Let's use the constraint that the volume change must be less than or equal to \(1.00 \cdot 10^{-7} \mathrm{~m}^{3}\) in \(5.00 \mathrm{~s}\). Since we have a temperature change of \(200.{ }^{\circ} \mathrm{C}\) occurring in \(3.00 \mathrm{~s}\), we can estimate that the device's volume will change in the same proportion during the \(5.00 \mathrm{~s}\) interval. Thus we have: \(\Delta V_{5s} = \frac{5.00}{3.00} \cdot \Delta V_{3s}\) \(\Delta V_{5s} = \frac{5.00}{3.00} \cdot \beta V_{0} \Delta T\) Now, we can plug in the given values and constraint for \(\Delta V_{5s}\): \(1.00 \cdot 10^{-7} \mathrm{~m}^{3} = \frac{5.00}{3.00} \cdot \beta (5.00 \cdot 10^{-5} \mathrm{~m}^{3})(200.{ }^{\circ} \mathrm{C})\)

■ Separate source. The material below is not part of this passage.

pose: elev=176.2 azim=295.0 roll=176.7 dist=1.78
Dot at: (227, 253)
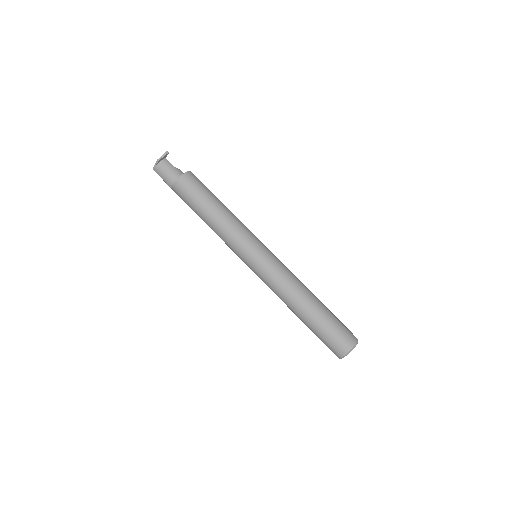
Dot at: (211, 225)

Solve for the Maximum Volume Expansion Coefficient

Now, we can solve for \(\beta\): \(\beta = \frac{1.00 \cdot 10^{-7} \mathrm{~m}^{3}}{\frac{5.00}{3.00} \cdot (5.00 \cdot 10^{-5} \mathrm{~m}^{3})(200.{ }^{\circ} \mathrm{C})}\) \(\beta = \frac{1.00 \cdot 10^{-7} \mathrm{~m}^{3}}{\frac{5.00}{3.00} \cdot 10^{-2} \mathrm{~m}^{3}}\) \(\beta = \frac{1.00 \cdot 10^{-7} \mathrm{~m}^{3}}{ \frac{5.00 \cdot 10^{-2} \mathrm{~m}^{3}}{3.00}}\) \(\beta = \frac{3.00}{5.00} \cdot 10^{-5} \mathrm{m}^{3}/\mathrm{m}^{3}\) \(\beta = 6.00 \cdot 10^{-6} \mathrm{m}^{3}/\mathrm{m}^{3}\) So, the maximum volume expansion coefficient that the material used to build the device can have is \(6.00 \cdot 10^{-6} \mathrm{m}^{3}/\mathrm{m}^{3}\).